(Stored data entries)
##############################

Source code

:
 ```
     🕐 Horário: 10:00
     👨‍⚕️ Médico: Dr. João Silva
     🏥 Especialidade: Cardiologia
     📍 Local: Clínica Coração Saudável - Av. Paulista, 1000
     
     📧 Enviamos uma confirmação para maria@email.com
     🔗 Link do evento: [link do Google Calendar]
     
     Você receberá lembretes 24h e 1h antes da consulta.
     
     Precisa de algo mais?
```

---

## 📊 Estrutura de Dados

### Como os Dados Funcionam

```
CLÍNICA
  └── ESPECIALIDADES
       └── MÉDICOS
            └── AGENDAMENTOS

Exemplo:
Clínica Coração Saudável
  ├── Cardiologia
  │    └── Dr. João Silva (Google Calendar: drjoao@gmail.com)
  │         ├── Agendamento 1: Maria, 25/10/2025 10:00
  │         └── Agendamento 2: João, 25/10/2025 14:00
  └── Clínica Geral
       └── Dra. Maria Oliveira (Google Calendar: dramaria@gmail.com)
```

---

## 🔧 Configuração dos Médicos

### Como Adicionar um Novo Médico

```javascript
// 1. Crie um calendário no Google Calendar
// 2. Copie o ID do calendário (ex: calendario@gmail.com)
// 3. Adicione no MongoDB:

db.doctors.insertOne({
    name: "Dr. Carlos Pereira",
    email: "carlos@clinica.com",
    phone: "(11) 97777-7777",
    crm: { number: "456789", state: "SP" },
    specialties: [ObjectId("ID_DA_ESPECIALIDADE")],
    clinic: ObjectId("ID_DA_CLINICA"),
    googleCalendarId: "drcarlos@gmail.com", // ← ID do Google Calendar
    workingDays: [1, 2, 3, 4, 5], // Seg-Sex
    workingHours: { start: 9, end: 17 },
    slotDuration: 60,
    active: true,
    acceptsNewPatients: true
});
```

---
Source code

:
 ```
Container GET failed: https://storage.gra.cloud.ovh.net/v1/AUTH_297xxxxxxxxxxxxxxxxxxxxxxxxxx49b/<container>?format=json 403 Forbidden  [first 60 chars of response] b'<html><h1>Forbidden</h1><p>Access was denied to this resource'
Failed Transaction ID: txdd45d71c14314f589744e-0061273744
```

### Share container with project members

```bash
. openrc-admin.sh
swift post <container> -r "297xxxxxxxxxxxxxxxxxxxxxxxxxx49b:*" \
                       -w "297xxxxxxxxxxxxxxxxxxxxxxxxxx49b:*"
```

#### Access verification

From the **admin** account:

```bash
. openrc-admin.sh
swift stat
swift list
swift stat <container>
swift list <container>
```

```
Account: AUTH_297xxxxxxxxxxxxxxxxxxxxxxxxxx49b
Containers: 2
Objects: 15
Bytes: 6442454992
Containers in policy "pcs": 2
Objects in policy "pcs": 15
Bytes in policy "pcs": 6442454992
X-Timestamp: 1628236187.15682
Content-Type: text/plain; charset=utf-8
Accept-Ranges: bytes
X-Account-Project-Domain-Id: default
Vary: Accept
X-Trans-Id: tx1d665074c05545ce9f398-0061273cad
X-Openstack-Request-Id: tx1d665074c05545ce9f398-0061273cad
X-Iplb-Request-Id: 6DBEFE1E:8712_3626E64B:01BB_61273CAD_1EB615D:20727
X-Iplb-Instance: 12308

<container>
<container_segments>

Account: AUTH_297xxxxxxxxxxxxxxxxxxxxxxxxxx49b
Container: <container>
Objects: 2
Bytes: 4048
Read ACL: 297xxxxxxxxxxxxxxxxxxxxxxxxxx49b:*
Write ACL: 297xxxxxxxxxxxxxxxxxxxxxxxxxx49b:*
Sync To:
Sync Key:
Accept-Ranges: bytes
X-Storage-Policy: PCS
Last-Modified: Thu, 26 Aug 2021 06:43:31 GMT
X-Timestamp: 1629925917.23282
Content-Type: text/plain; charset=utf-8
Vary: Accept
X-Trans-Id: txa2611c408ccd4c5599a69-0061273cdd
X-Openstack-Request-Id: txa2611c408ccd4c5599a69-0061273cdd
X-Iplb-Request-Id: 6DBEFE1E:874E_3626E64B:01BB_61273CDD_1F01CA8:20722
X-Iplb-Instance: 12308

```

##############################

# Exercise objective
What belongs in the answer is each line of the data that has the word "Cardiologia".

# Solution to this task
     🏥 Especialidade: Cardiologia
  ├── Cardiologia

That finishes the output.